**Records supplied:**
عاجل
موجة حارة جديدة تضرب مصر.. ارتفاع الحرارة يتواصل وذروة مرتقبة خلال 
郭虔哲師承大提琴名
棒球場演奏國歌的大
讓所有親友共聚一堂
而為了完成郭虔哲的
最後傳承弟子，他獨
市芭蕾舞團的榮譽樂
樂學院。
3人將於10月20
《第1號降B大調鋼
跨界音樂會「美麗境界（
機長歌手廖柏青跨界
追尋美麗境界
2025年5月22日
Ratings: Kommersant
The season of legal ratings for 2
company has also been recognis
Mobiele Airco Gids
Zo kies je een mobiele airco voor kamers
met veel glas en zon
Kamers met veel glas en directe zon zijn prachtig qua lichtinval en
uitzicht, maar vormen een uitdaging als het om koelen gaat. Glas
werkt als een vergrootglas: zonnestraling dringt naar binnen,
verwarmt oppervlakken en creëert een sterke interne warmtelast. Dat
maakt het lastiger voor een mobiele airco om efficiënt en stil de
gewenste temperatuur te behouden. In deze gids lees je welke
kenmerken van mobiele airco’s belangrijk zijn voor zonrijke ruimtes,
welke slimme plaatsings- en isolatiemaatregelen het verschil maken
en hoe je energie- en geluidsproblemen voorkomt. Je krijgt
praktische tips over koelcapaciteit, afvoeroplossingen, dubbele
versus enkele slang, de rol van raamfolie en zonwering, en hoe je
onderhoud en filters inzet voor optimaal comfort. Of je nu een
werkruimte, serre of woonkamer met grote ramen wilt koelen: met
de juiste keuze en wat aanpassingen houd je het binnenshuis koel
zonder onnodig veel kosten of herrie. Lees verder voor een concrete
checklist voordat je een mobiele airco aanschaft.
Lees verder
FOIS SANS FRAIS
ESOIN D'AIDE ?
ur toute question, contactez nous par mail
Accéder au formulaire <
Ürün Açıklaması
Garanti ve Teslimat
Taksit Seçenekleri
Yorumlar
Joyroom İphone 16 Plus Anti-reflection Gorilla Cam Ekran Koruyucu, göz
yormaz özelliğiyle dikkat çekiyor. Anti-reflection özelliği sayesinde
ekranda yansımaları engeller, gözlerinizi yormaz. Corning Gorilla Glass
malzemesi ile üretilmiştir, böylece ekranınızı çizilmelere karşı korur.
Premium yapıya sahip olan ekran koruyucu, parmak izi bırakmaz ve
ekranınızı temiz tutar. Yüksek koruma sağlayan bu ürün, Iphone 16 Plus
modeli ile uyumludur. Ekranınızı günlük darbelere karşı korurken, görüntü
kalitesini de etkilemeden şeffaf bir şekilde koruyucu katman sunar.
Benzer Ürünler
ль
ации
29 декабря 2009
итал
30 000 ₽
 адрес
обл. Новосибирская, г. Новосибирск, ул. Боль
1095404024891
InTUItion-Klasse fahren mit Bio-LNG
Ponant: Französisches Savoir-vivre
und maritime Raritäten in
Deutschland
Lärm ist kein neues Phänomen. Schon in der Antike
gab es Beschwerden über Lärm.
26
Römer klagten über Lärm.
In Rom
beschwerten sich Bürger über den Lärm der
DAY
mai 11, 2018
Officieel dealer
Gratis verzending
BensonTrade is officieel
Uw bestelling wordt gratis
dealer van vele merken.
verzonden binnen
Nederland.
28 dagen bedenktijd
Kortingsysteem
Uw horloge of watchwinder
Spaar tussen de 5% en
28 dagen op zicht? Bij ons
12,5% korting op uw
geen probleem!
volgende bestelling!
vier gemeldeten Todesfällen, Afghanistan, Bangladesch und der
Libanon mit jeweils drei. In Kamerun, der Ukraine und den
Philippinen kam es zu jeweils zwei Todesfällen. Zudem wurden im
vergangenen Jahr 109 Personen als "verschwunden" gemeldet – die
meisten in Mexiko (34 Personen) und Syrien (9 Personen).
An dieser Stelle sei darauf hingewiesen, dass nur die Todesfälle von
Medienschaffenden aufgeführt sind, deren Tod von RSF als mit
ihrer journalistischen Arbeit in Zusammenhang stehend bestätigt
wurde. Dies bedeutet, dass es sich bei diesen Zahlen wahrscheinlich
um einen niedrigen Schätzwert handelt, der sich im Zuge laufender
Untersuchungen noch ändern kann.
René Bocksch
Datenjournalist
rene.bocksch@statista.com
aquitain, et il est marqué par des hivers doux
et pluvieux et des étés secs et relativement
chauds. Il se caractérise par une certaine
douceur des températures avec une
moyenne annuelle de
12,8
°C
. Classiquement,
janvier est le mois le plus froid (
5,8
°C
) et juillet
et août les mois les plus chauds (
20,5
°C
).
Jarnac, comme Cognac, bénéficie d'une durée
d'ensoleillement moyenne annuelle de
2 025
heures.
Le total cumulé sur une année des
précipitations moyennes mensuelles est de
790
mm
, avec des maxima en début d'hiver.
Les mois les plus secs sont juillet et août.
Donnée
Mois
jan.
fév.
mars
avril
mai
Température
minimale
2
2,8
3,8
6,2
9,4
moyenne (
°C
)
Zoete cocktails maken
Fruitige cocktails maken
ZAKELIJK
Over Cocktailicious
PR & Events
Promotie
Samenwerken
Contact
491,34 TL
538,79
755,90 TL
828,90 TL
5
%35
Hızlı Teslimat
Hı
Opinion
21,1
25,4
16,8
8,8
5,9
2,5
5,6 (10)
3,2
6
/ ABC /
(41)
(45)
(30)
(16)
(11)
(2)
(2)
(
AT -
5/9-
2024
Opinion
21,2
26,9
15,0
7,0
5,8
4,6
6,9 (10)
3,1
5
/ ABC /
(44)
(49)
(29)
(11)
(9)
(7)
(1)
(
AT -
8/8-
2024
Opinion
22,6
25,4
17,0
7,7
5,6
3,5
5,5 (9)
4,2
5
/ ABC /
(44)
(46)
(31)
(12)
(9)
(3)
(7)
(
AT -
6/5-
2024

**Requirement:** Copy out the text of every item above, line for line, with no changes.

**Task solution:**
عاجل
موجة حارة جديدة تضرب مصر.. ارتفاع الحرارة يتواصل وذروة مرتقبة خلال 
郭虔哲師承大提琴名
棒球場演奏國歌的大
讓所有親友共聚一堂
而為了完成郭虔哲的
最後傳承弟子，他獨
市芭蕾舞團的榮譽樂
樂學院。
3人將於10月20
《第1號降B大調鋼
跨界音樂會「美麗境界（
機長歌手廖柏青跨界
追尋美麗境界
2025年5月22日
Ratings: Kommersant
The season of legal ratings for 2
company has also been recognis
Mobiele Airco Gids
Zo kies je een mobiele airco voor kamers
met veel glas en zon
Kamers met veel glas en directe zon zijn prachtig qua lichtinval en
uitzicht, maar vormen een uitdaging als het om koelen gaat. Glas
werkt als een vergrootglas: zonnestraling dringt naar binnen,
verwarmt oppervlakken en creëert een sterke interne warmtelast. Dat
maakt het lastiger voor een mobiele airco om efficiënt en stil de
gewenste temperatuur te behouden. In deze gids lees je welke
kenmerken van mobiele airco’s belangrijk zijn voor zonrijke ruimtes,
welke slimme plaatsings- en isolatiemaatregelen het verschil maken
en hoe je energie- en geluidsproblemen voorkomt. Je krijgt
praktische tips over koelcapaciteit, afvoeroplossingen, dubbele
versus enkele slang, de rol van raamfolie en zonwering, en hoe je
onderhoud en filters inzet voor optimaal comfort. Of je nu een
werkruimte, serre of woonkamer met grote ramen wilt koelen: met
de juiste keuze en wat aanpassingen houd je het binnenshuis koel
zonder onnodig veel kosten of herrie. Lees verder voor een concrete
checklist voordat je een mobiele airco aanschaft.
Lees verder
FOIS SANS FRAIS
ESOIN D'AIDE ?
ur toute question, contactez nous par mail
Accéder au formulaire <
Ürün Açıklaması
Garanti ve Teslimat
Taksit Seçenekleri
Yorumlar
Joyroom İphone 16 Plus Anti-reflection Gorilla Cam Ekran Koruyucu, göz
yormaz özelliğiyle dikkat çekiyor. Anti-reflection özelliği sayesinde
ekranda yansımaları engeller, gözlerinizi yormaz. Corning Gorilla Glass
malzemesi ile üretilmiştir, böylece ekranınızı çizilmelere karşı korur.
Premium yapıya sahip olan ekran koruyucu, parmak izi bırakmaz ve
ekranınızı temiz tutar. Yüksek koruma sağlayan bu ürün, Iphone 16 Plus
modeli ile uyumludur. Ekranınızı günlük darbelere karşı korurken, görüntü
kalitesini de etkilemeden şeffaf bir şekilde koruyucu katman sunar.
Benzer Ürünler
ль
ации
29 декабря 2009
итал
30 000 ₽
 адрес
обл. Новосибирская, г. Новосибирск, ул. Боль
1095404024891
InTUItion-Klasse fahren mit Bio-LNG
Ponant: Französisches Savoir-vivre
und maritime Raritäten in
Deutschland
Lärm ist kein neues Phänomen. Schon in der Antike
gab es Beschwerden über Lärm.
26
Römer klagten über Lärm.
In Rom
beschwerten sich Bürger über den Lärm der
DAY
mai 11, 2018
Officieel dealer
Gratis verzending
BensonTrade is officieel
Uw bestelling wordt gratis
dealer van vele merken.
verzonden binnen
Nederland.
28 dagen bedenktijd
Kortingsysteem
Uw horloge of watchwinder
Spaar tussen de 5% en
28 dagen op zicht? Bij ons
12,5% korting op uw
geen probleem!
volgende bestelling!
vier gemeldeten Todesfällen, Afghanistan, Bangladesch und der
Libanon mit jeweils drei. In Kamerun, der Ukraine und den
Philippinen kam es zu jeweils zwei Todesfällen. Zudem wurden im
vergangenen Jahr 109 Personen als "verschwunden" gemeldet – die
meisten in Mexiko (34 Personen) und Syrien (9 Personen).
An dieser Stelle sei darauf hingewiesen, dass nur die Todesfälle von
Medienschaffenden aufgeführt sind, deren Tod von RSF als mit
ihrer journalistischen Arbeit in Zusammenhang stehend bestätigt
wurde. Dies bedeutet, dass es sich bei diesen Zahlen wahrscheinlich
um einen niedrigen Schätzwert handelt, der sich im Zuge laufender
Untersuchungen noch ändern kann.
René Bocksch
Datenjournalist
rene.bocksch@statista.com
aquitain, et il est marqué par des hivers doux
et pluvieux et des étés secs et relativement
chauds. Il se caractérise par une certaine
douceur des températures avec une
moyenne annuelle de
12,8
°C
. Classiquement,
janvier est le mois le plus froid (
5,8
°C
) et juillet
et août les mois les plus chauds (
20,5
°C
).
Jarnac, comme Cognac, bénéficie d'une durée
d'ensoleillement moyenne annuelle de
2 025
heures.
Le total cumulé sur une année des
précipitations moyennes mensuelles est de
790
mm
, avec des maxima en début d'hiver.
Les mois les plus secs sont juillet et août.
Donnée
Mois
jan.
fév.
mars
avril
mai
Température
minimale
2
2,8
3,8
6,2
9,4
moyenne (
°C
)
Zoete cocktails maken
Fruitige cocktails maken
ZAKELIJK
Over Cocktailicious
PR & Events
Promotie
Samenwerken
Contact
491,34 TL
538,79
755,90 TL
828,90 TL
5
%35
Hızlı Teslimat
Hı
Opinion
21,1
25,4
16,8
8,8
5,9
2,5
5,6 (10)
3,2
6
/ ABC /
(41)
(45)
(30)
(16)
(11)
(2)
(2)
(
AT -
5/9-
2024
Opinion
21,2
26,9
15,0
7,0
5,8
4,6
6,9 (10)
3,1
5
/ ABC /
(44)
(49)
(29)
(11)
(9)
(7)
(1)
(
AT -
8/8-
2024
Opinion
22,6
25,4
17,0
7,7
5,6
3,5
5,5 (9)
4,2
5
/ ABC /
(44)
(46)
(31)
(12)
(9)
(3)
(7)
(
AT -
6/5-
2024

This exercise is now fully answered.